&%$@#! Swearing to be banned in Russian media
Russian lawmakers have approved the first reading of a bill that imposes large fines on media outlets over the use of foul language - even for citing obscene quotes in classic literature.
Under the amendments to the Code of Administrative Offenses, the media will be fined up to 200,000 roubles (US $6,600) for using obscenities. The document, initiated by the majority United Russia party, was supported by 390 out of 450 State Duma deputies. According to the lawmakers, people often complain about the bad language used on television and radio, as well as in newspapers. At the moment, only swearing in public places is considered an administrative offense and punishable with a fine. In the event that obscene comments are made by participants in live radio programs, the stations are obliged to report such behavior to the proper officials.
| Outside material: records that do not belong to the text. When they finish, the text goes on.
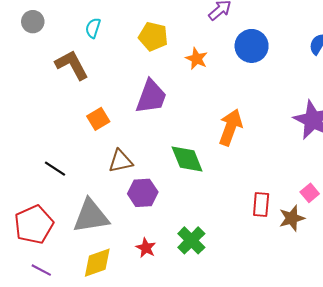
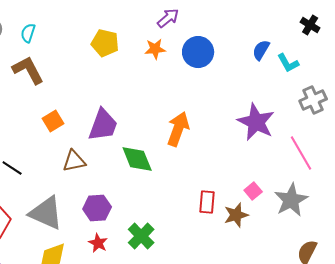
cyan semicircle: (93, 28) -> (28, 33), moved
orange star: (197, 59) -> (155, 49), moved, turned -30
purple trapezoid: (151, 97) -> (103, 125), moved
purple hexagon: (143, 193) -> (97, 208), moved
gray triangle: (91, 216) -> (46, 213), turned 33

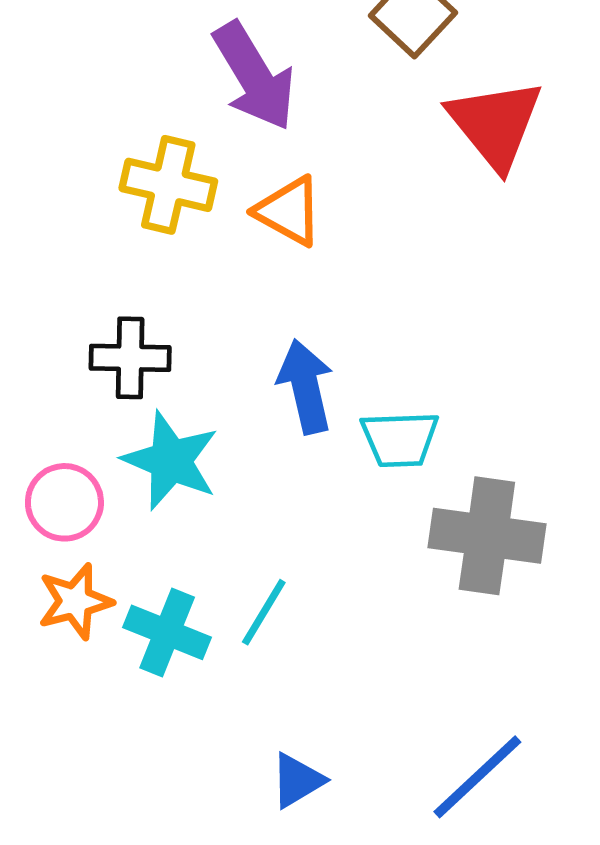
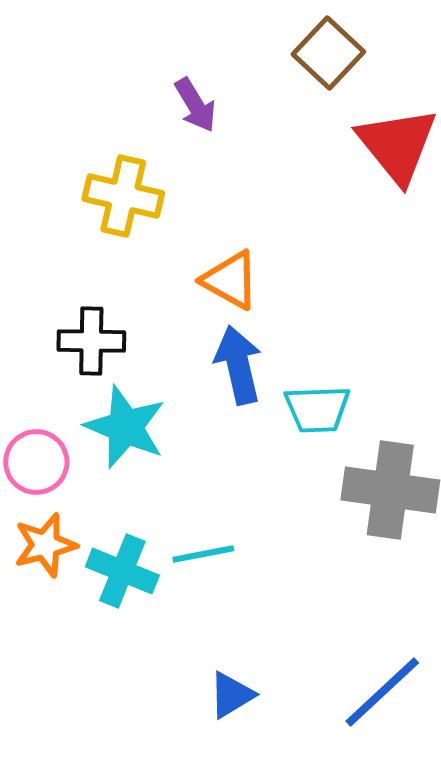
purple arrow: (254, 76) -> (195, 105), size x0.6
orange triangle: (289, 211) -> (230, 280), moved
cyan line: (264, 612) -> (203, 554), turned 48

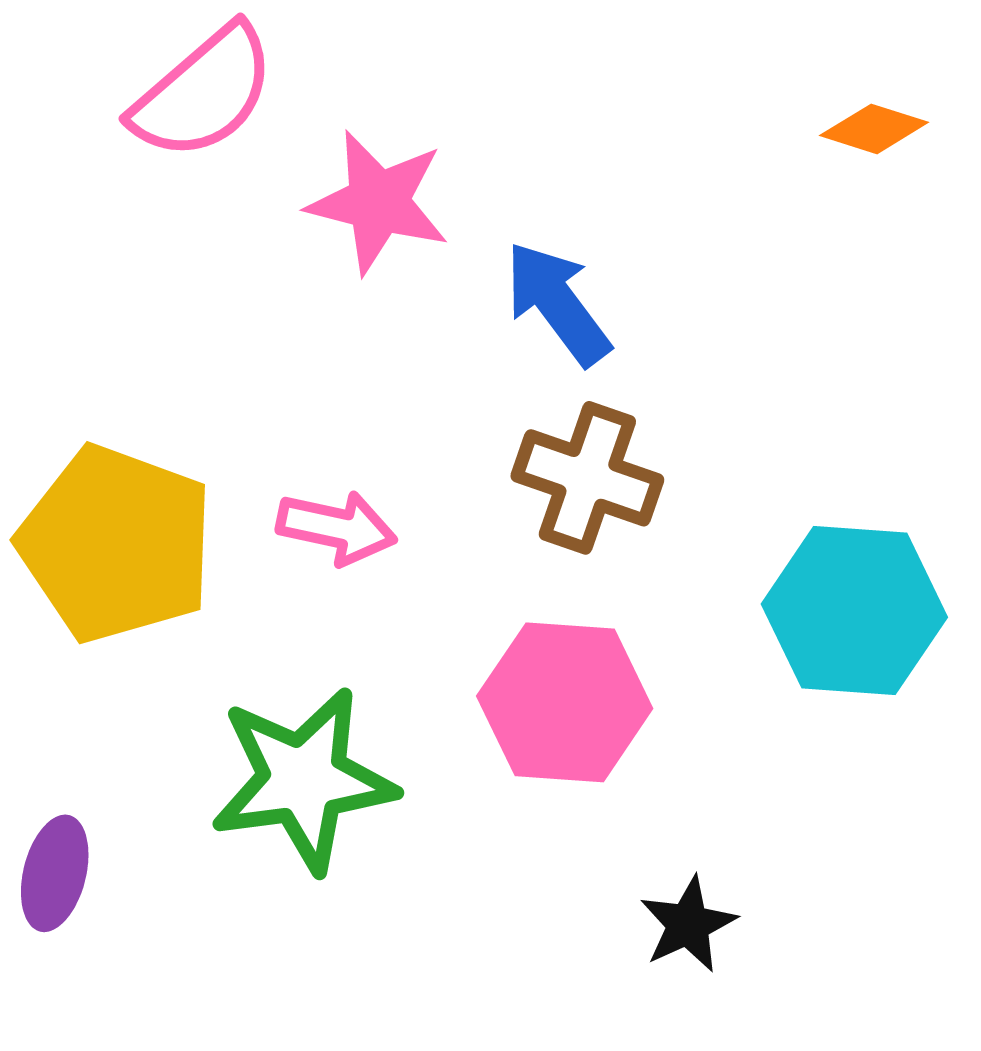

Normally, before permitted to participate in radio broadcasts, contributors leave their personal contact information with the radio station. Thus, identifying violators of the law would not be a problem, according to Deputy Duma speaker Sergey Zheleznyak.“It makes me sick to hear some radio programs, where words that people never utter are being used,” commented the leader of Liberal-Democratic party, Vladimir Zhirinovsky. “It should be stopped. We should preserve the richness of our language – it’s beautiful.”Zhirinovsky believes that lawmakers should go even further than banning obscene language and outlaw the usage of foreign words as well whenever they can be replaced by Russian synonyms. Meanwhile, Russian journalists oppose the new legislation, saying it is a waste of time and money. Rafael Akopov, the former head of the ProfMedia group, compared the imposition of fines for bad language to punishing individuals for wearing mini-skirts. Duma legislators, however, argued that broadcasters have failed to control the language issue on their own. “It’d be great if the media – thanks to their inner culture and self-control – could reject obscene language,” but in reality people are bombarded with such language on a regular basis in newspapers or on the television, concluded top Duma official Sergey Zheleznyak.